Under U.S. law, airlines and ticket agents have a legal obligation to refund consumers if the airline cancels or significantly changes a flight to, from and within the United States, and the passenger does not wish to accept the alternative offered. It is unlawful for an airline to refuse refunds and instead provide vouchers to such consumers.  
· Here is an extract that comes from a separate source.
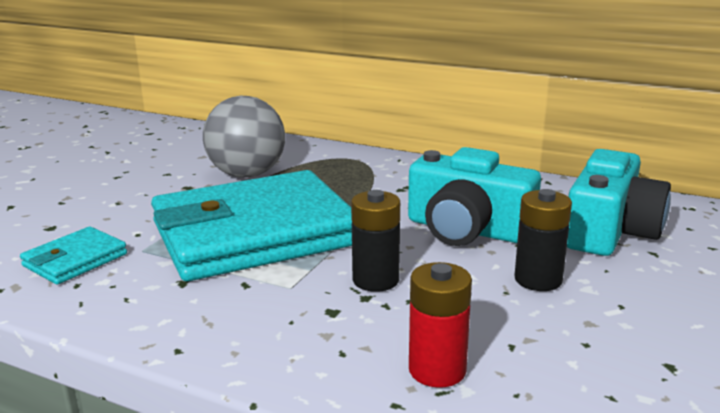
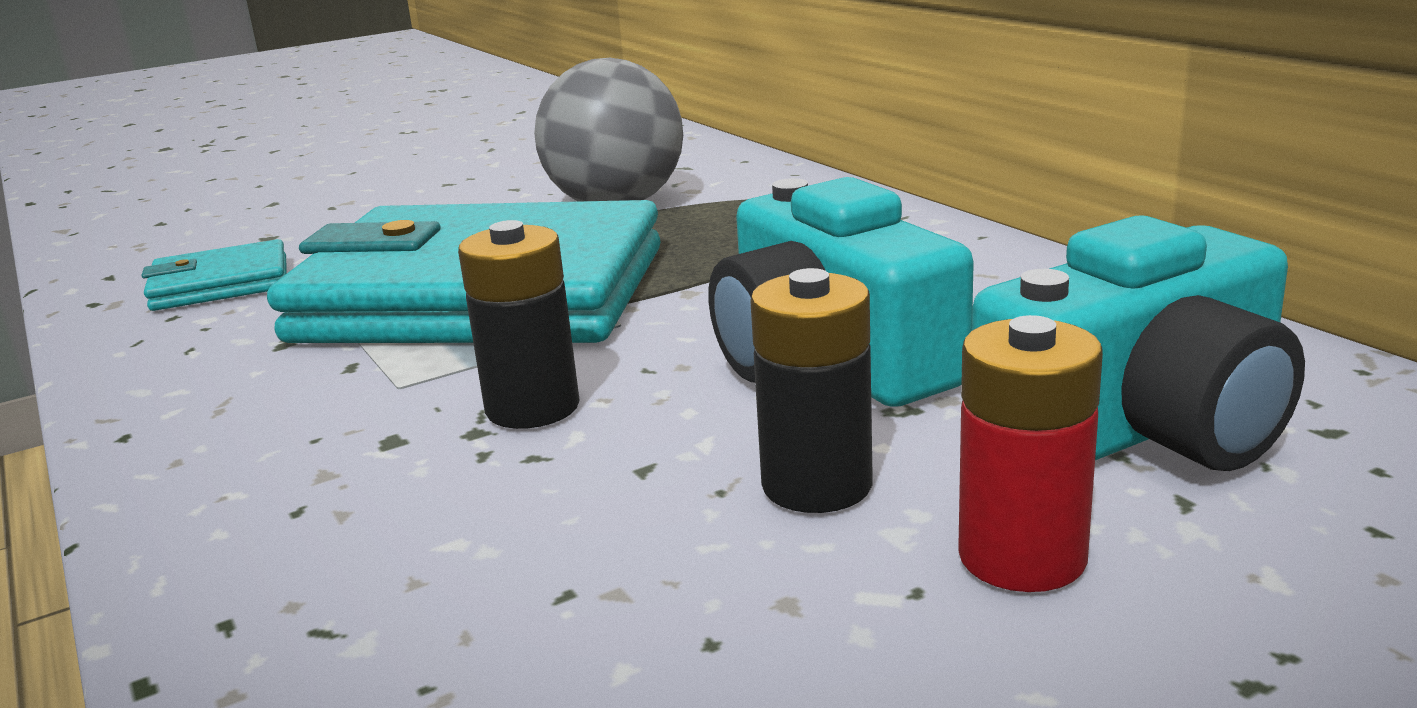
camera: 35 degrees right, 0 degrees up
(437, 370) = (372, 590): red battery -> red battery (1022, 557)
The fines announced today are one of the many steps the Department is taking to protect consumers. Below are additional actions DOT has taken: 

  • During the summer, the Department rolled out a new airline customer service dashboard to help consumers determine what they are owed when a flight is cancelled or delayed because of an airline issue. Previously, none of the 10 largest U.S. airlines guaranteed meals or hotels when a delay or cancellation was within the airlines’ control, and only one offered free rebooking. However, after Secretary Buttigieg called on airlines to improve their service and created this dashboard, nine airlines now guarantee meals and hotels when an airline issue causes a cancellation or delay and all 10 guarantee free rebooking. The Department will continue to work to increase transparency so Americans know exactly what the airlines are providing when they have a cancellation or delay. 
     
  • The Department’s proposed rule on Airline Ticket Refunds, if adopted, would: 1) require airlines to proactively inform passengers that they have a right to receive a refund when a flight is canceled or significantly changed, and 2) define a significant change and cancellation that would entitle a consumer to a refund. The rule would also 3) require airlines to provide non-expiring vouchers or travel credits when people can’t travel because they have COVID-19 or other communicable diseases; and 4) require airlines that receive significant government assistance in the future related to a pandemic to issue refunds instead of non-expiring travel credits or vouchers when passengers are unable or advised not to travel because of a serious communicable disease. The Department invites the public to submit comment on this rulemaking by December 16, 2022. The Department’s Aviation Consumer Protection Advisory Committee will publicly deliberate on the Department’s proposed rule on Airline Ticket Refunds and decide on recommendations to make to the Department at a virtual meeting on December 9, 2022. To register and attend this virtual meeting, please use the link: https://usdot.zoomgov.com/webinar/register/WN_V2zwVF3RQfuoOkyYFVqvdA
     
  • The Department has proposed a rule that would significantly strengthen protections for consumers by ensuring that they have access to certain fee information before they purchase their airline tickets. Under the proposed rule, airlines and travel search websites would have to disclose upfront – the first time an airfare is displayed – any fees charged to sit with your child, for changing or cancelling your flight, and for checked or carry-on baggage. The proposal seeks to provide customers the information they need to choose the best deal. Otherwise, surprise fees can add up quickly and overcome what may look at first to be a cheap fare. DOT encourages members of the public and interested parties to submit comments by December 19, 2022. 

The Department has proposed a rule to refund passengers for services they paid for that aren’t actually provided (e.g., broken WiFi).